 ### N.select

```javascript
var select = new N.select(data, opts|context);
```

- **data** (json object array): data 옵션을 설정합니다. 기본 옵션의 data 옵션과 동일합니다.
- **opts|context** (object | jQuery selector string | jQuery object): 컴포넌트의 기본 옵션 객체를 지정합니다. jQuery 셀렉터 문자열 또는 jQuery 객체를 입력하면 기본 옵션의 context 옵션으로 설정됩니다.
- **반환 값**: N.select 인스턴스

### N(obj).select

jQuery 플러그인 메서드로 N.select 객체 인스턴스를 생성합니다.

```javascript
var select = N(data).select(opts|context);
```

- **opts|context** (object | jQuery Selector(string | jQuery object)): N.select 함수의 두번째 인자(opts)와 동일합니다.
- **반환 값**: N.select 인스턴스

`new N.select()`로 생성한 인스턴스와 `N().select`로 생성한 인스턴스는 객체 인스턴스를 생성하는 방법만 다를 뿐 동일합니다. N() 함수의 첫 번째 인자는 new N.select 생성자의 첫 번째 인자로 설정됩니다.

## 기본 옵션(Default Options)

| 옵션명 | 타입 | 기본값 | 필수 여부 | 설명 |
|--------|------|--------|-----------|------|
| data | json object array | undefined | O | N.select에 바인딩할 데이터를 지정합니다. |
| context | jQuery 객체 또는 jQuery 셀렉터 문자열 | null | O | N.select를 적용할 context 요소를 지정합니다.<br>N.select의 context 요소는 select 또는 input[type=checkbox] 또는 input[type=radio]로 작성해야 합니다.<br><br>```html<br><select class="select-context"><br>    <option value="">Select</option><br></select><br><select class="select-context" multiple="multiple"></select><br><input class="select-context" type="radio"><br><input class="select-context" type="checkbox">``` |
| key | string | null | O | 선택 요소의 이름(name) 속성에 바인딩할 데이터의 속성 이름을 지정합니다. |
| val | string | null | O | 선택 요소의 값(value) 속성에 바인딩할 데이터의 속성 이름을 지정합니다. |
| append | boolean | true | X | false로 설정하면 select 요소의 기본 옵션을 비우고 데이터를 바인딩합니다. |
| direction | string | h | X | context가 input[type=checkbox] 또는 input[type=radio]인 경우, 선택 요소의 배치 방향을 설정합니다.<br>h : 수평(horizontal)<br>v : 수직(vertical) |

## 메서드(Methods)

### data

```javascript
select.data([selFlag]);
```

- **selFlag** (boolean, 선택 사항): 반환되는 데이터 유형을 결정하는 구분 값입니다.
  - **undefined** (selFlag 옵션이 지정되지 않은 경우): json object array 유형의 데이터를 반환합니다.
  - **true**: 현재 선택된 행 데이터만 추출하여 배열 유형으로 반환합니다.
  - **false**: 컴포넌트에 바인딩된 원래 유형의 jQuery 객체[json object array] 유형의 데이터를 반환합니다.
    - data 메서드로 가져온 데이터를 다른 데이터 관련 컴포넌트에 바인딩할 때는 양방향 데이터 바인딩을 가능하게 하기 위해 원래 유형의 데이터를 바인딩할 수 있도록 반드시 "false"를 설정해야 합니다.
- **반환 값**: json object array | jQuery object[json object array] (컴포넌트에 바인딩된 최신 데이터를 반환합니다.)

PROBLEM DESCRIPTION: Copy all lines of the material above where the string "메서드로" occurs.

ANSWER:
jQuery 플러그인 메서드로 N.select 객체 인스턴스를 생성합니다.
    - data 메서드로 가져온 데이터를 다른 데이터 관련 컴포넌트에 바인딩할 때는 양방향 데이터 바인딩을 가능하게 하기 위해 원래 유형의 데이터를 바인딩할 수 있도록 반드시 "false"를 설정해야 합니다.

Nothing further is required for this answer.